Directions for this task:
Rewrite the listing from its first line up to and including the line containing "erradicação obrigatória para plantas de até", changing every "Description" to "Details" and leaving everything else as it is.

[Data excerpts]
┄┄┄┄┄┄┄┄┄┄┄┄┄┄┄┄┄┄┄┄

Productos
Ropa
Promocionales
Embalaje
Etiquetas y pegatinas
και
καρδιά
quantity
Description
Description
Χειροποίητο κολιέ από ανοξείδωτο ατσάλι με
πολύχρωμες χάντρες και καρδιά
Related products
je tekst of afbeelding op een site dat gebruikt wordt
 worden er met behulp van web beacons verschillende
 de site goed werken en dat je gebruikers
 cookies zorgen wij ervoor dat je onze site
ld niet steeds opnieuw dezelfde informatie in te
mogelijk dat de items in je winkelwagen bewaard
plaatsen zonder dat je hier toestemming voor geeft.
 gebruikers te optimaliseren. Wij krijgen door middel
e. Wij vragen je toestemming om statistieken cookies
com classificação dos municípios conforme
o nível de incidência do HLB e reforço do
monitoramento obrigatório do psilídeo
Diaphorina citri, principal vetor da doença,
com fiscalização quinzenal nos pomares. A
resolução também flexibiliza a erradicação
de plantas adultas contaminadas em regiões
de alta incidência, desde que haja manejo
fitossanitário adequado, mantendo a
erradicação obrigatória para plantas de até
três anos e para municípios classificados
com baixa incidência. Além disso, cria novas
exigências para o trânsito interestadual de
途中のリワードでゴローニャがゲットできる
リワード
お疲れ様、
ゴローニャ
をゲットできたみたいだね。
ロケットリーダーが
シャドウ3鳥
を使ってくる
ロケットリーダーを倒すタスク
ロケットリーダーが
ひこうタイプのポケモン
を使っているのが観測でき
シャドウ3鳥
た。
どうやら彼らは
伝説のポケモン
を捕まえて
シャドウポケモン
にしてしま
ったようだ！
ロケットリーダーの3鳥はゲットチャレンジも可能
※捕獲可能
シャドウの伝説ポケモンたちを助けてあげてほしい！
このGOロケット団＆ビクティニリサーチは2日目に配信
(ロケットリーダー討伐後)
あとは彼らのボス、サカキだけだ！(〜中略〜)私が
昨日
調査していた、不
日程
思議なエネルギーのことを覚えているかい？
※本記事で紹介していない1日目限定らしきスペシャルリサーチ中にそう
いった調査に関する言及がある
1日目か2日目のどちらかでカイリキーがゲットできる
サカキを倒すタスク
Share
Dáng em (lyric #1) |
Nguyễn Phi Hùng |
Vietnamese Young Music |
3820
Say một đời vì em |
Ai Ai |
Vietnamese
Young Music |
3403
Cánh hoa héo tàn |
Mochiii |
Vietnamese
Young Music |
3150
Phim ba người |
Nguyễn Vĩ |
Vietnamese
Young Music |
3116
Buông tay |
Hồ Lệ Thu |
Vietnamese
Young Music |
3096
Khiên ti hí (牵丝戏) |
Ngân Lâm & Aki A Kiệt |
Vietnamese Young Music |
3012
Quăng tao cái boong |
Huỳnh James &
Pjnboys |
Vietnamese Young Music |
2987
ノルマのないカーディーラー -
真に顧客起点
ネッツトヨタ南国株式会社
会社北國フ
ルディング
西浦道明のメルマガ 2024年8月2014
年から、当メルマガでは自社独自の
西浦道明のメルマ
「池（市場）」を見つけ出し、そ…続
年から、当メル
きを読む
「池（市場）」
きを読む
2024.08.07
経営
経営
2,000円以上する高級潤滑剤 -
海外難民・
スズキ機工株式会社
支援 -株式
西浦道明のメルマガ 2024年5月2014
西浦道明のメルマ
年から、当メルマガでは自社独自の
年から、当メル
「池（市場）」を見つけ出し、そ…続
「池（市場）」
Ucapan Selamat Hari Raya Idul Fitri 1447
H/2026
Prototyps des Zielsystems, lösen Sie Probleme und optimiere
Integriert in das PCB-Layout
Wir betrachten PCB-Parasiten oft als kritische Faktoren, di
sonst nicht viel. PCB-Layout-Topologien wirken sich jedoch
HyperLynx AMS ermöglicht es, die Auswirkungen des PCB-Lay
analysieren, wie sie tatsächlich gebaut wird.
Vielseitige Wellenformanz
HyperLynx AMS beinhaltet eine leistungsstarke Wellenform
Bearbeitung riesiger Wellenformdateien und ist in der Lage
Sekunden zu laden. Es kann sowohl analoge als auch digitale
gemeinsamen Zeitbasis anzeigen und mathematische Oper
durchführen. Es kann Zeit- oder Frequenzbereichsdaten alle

┄┄┄┄┄┄┄┄┄┄┄┄┄┄┄┄┄┄┄┄

Written response:
Productos
Ropa
Promocionales
Embalaje
Etiquetas y pegatinas
και
καρδιά
quantity
Details
Details
Χειροποίητο κολιέ από ανοξείδωτο ατσάλι με
πολύχρωμες χάντρες και καρδιά
Related products
je tekst of afbeelding op een site dat gebruikt wordt
 worden er met behulp van web beacons verschillende
 de site goed werken en dat je gebruikers
 cookies zorgen wij ervoor dat je onze site
ld niet steeds opnieuw dezelfde informatie in te
mogelijk dat de items in je winkelwagen bewaard
plaatsen zonder dat je hier toestemming voor geeft.
 gebruikers te optimaliseren. Wij krijgen door middel
e. Wij vragen je toestemming om statistieken cookies
com classificação dos municípios conforme
o nível de incidência do HLB e reforço do
monitoramento obrigatório do psilídeo
Diaphorina citri, principal vetor da doença,
com fiscalização quinzenal nos pomares. A
resolução também flexibiliza a erradicação
de plantas adultas contaminadas em regiões
de alta incidência, desde que haja manejo
fitossanitário adequado, mantendo a
erradicação obrigatória para plantas de até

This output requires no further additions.